According to Johnson, it is estimated that $1.5 million in damages stemmed from the massacre, in today’s value this would be upwards of $30 million worth of damage.
Fast forward to present day, minimal civil rights progress has been made a century later. The African-American community in the United States finds themselves still being disenfranchised and discriminated against. The recent pandemic has impacted everyone but African Americans once again bear the brunt of these unprecedent times.
Black households were particular vulnerable to economic shocks heading into the COVID-19 pandemic. Having substantially less emergency savings than white households to insulate themselves during unforeseen times.
Black workers lost jobs at an incredible pace. Many of those who were fortunate to still have employment were more likely to be found on the front lines working essential jobs — forced to put themselves at risk of contracting the virus, just to have the means to survive. Not to mention, the underlying health conditions that many African Americans have which puts them at a higher risk of infection.
Lessons to takeaway
Blacks across the United States are being pushed into parallel economic conditions that the illustrious Greenwood community faced in the early 1900’s. Fortunately for the black community we have the blueprint of Black Wall Street to follow.

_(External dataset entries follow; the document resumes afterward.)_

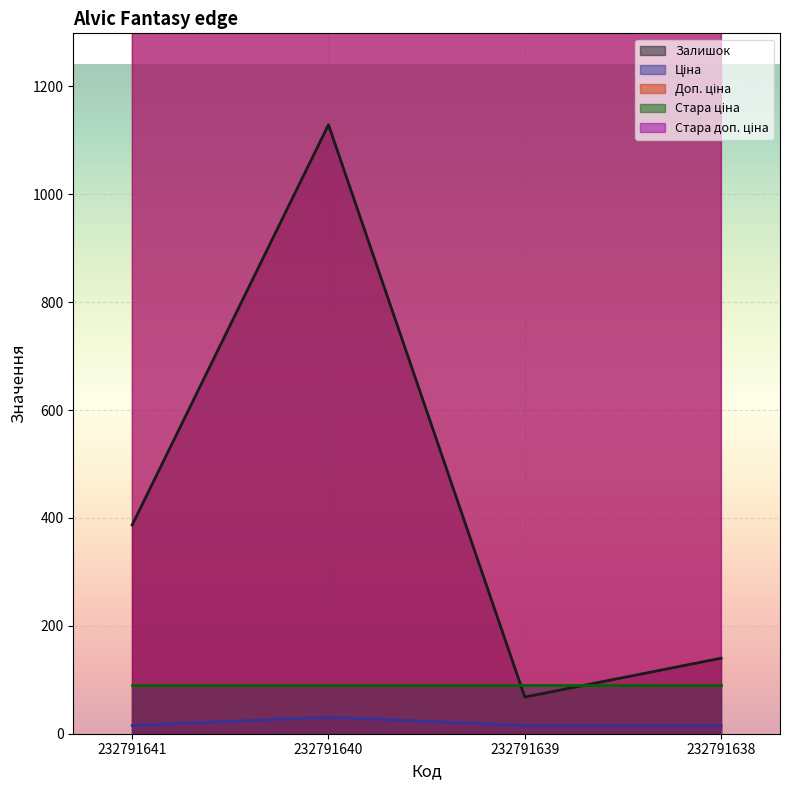

Which category has the lowest value in the Залишок series?

232791639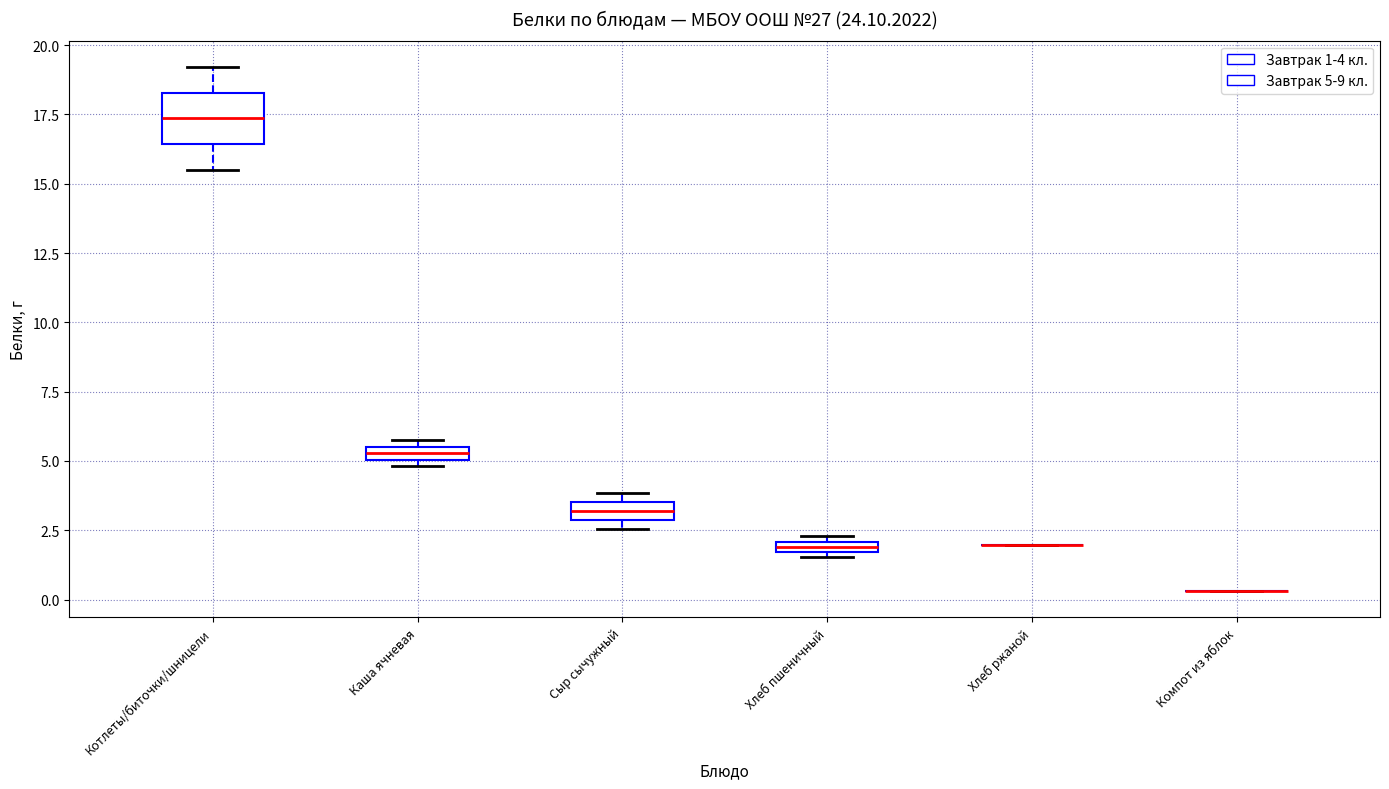

Comparing the boxes themselves (not the whiskers), which one is the tallest?

Котлеты/биточки/шницели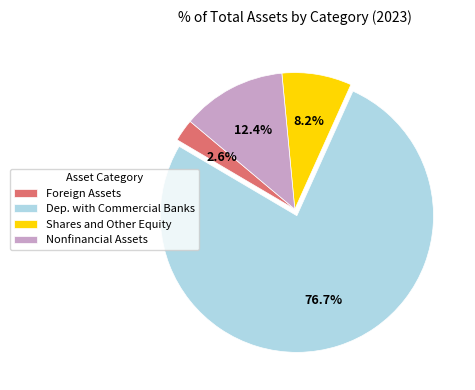

Does any single category account for the majority?

Yes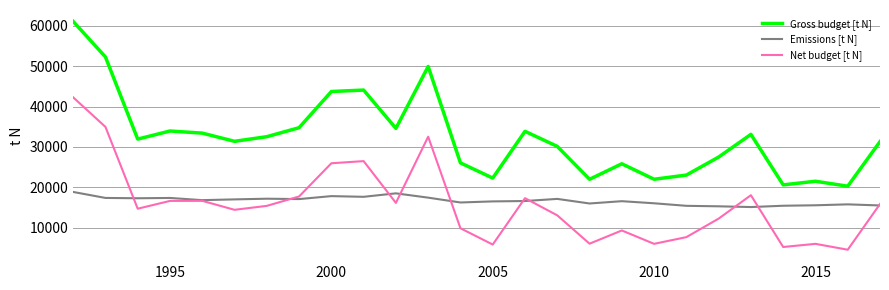

Rank the series by their maximum value, from lowest to highest.

Emissions [t N], Net budget [t N], Gross budget [t N]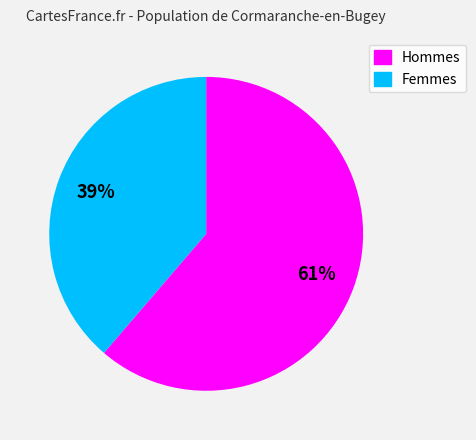

To the nearest percent, what percentage of the pie is Femmes?

39%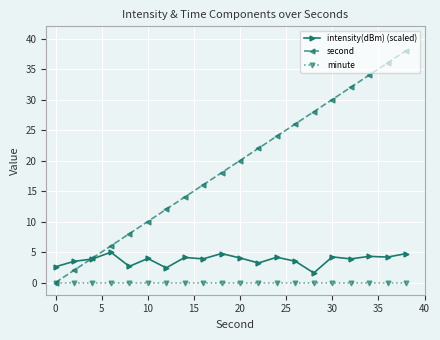

Does the chart display data point markers on the line(s)?

Yes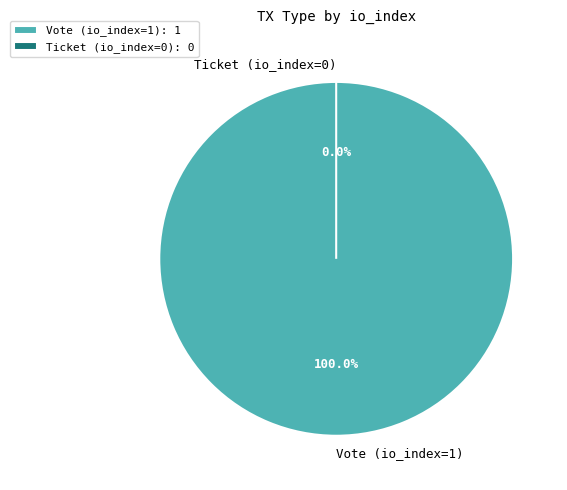

How many segments does this pie chart have?

2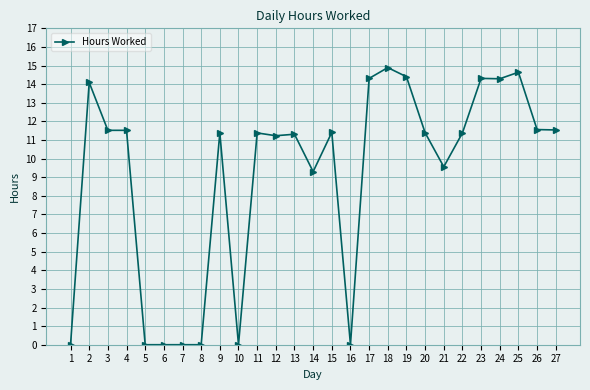

What is the value of the 17th point from the left?

14.3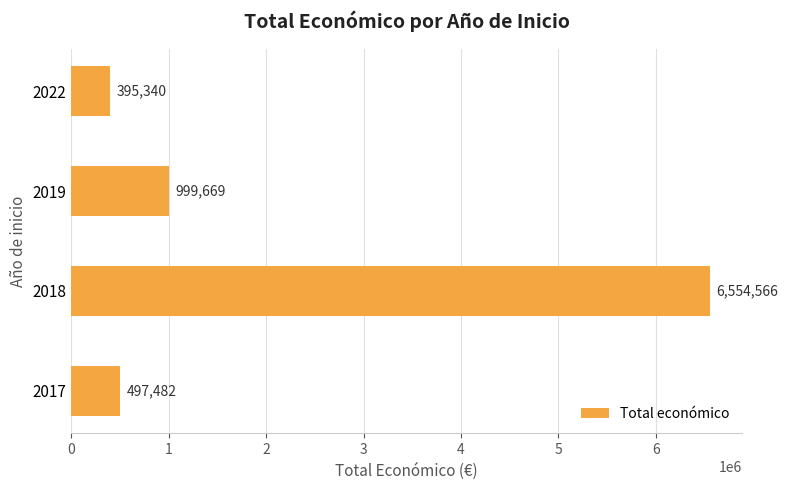

Rank the categories by value from lowest to highest.

2022, 2017, 2019, 2018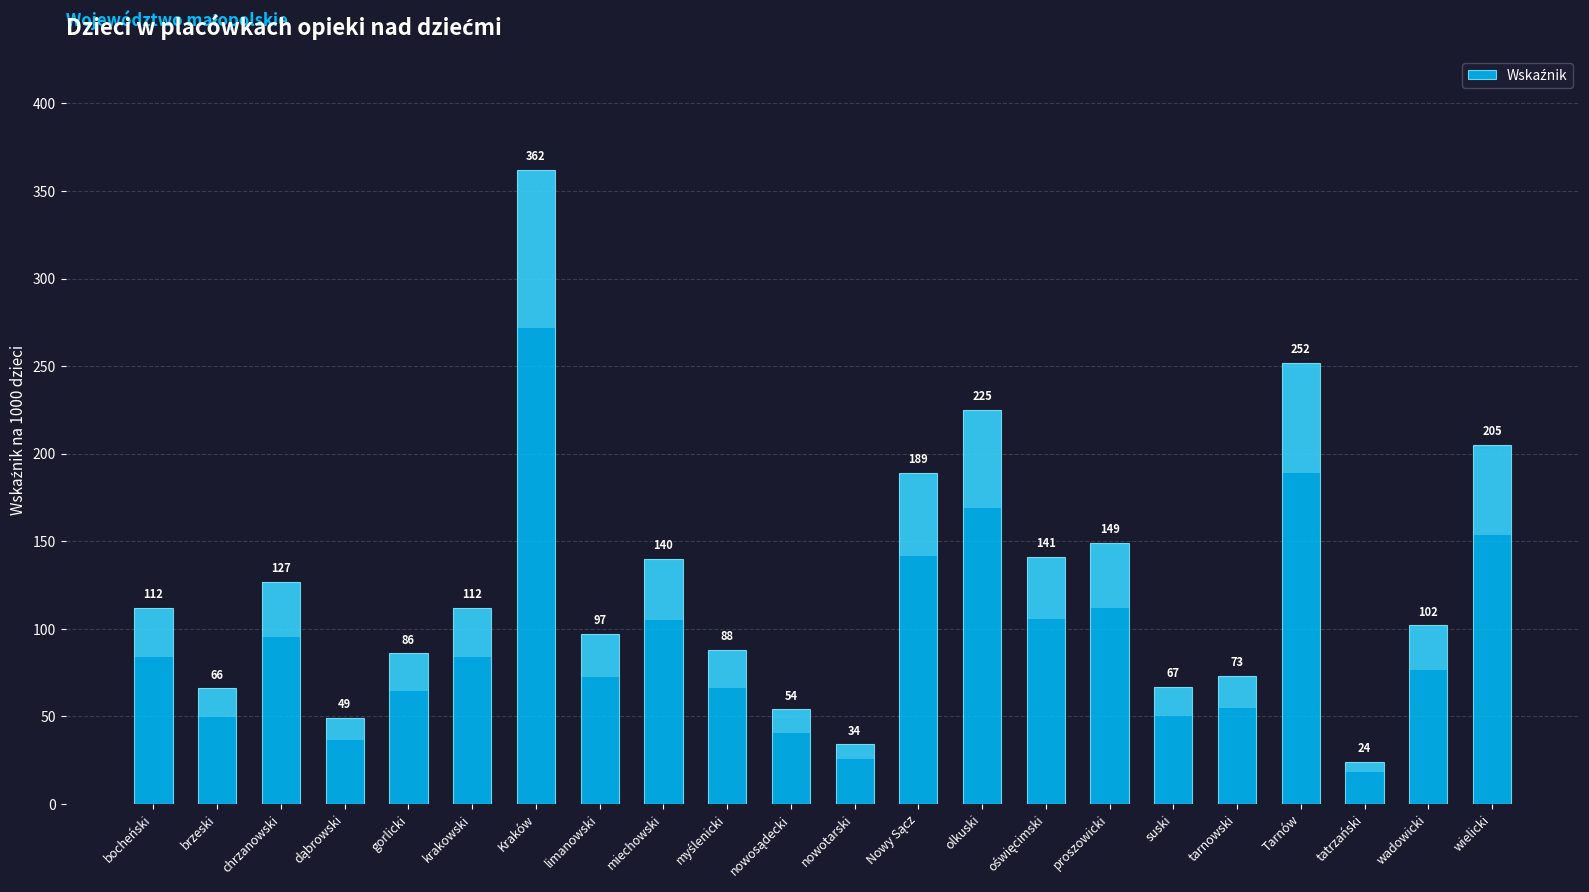

Reading left to right, extract all data points from this chart.

112	66	127	49	86	112	362	97	140	88	54	34	189	225	141	149	67	73	252	24	102	205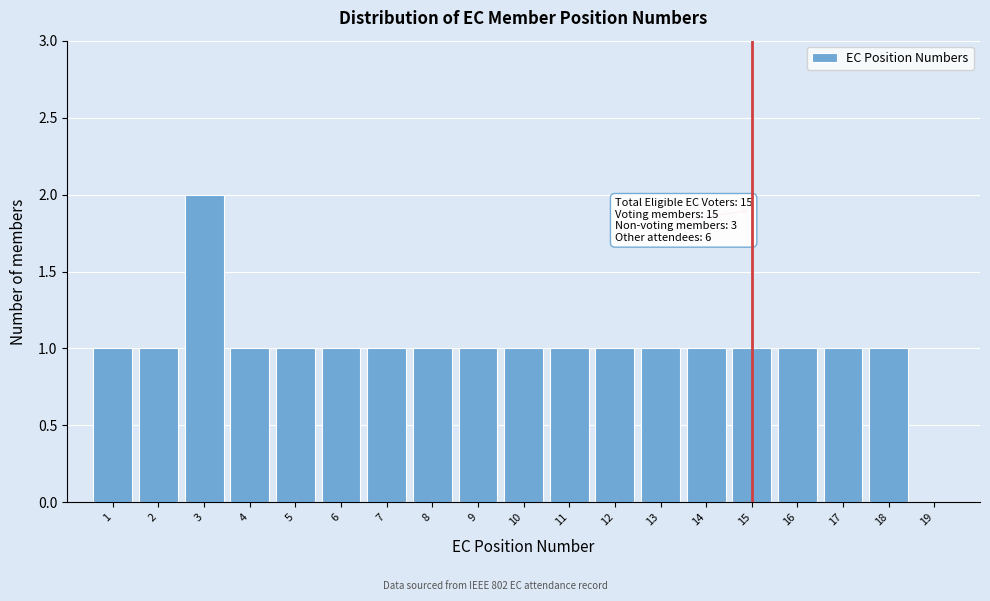

Which range on the x-axis has the tallest bar?

2.5 to 3.5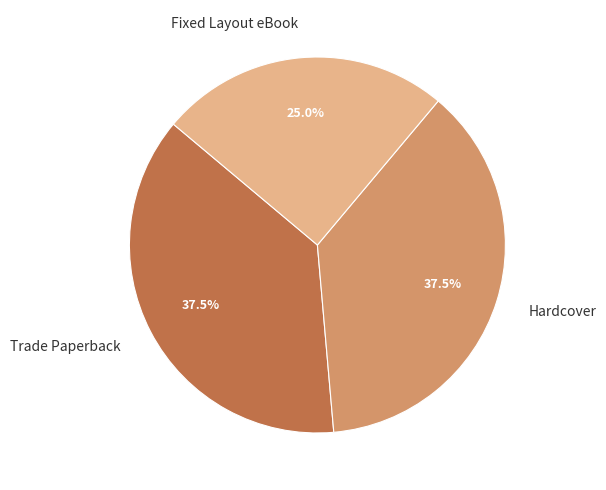

What is the smallest slice in the pie chart?

Fixed Layout eBook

“Black people have a long history of entrepreneurship; it is built in our DNA. We see this as a pathway to building wealth not just for ourselves and family but for our community,” says Ashley Philippsen, Senior Director of Engagement and Advocacy, Impact Tulsa.
“Our people have to get in the right spirit. If they want to model the success of Greenwood, it has to be spiritual first not economics — you will never see economic benefits and blueprints unless you are in the right spirit,” says Dr. Carter Sr.
The overarching lesson that we as a community can extract from the Greenwood legacy is to be self-sufficient. Do not expect help from external communities or entities, we have all the help we need within our own community.
According to the Catalyst, in 2019, African-Americans had $1.4 Trillion in buying power, whites had $13.2 Trillion. The wealth disparity is evident but we have enough capital to build our own Black Wall Streets across the country if we pool our resources together and move strategically.
“Self-sufficiency is the embodiment of for us by us, where communities create the world in which they want to live,” says Philippsen.
To be a part of the celebration of Black Wall Street’s centennial anniversary, visit Tulsa2021.org. The Tulsa Race Massacre Sentinel Commission has many exciting events planned to honor their legacy starting in May of 2021.
Lastly, remember who you are, at our core we are a people of love and resiliency. Love yourself, love your brother, and love your sister. Do not compete with your brother or sister — build with them. We are stronger together!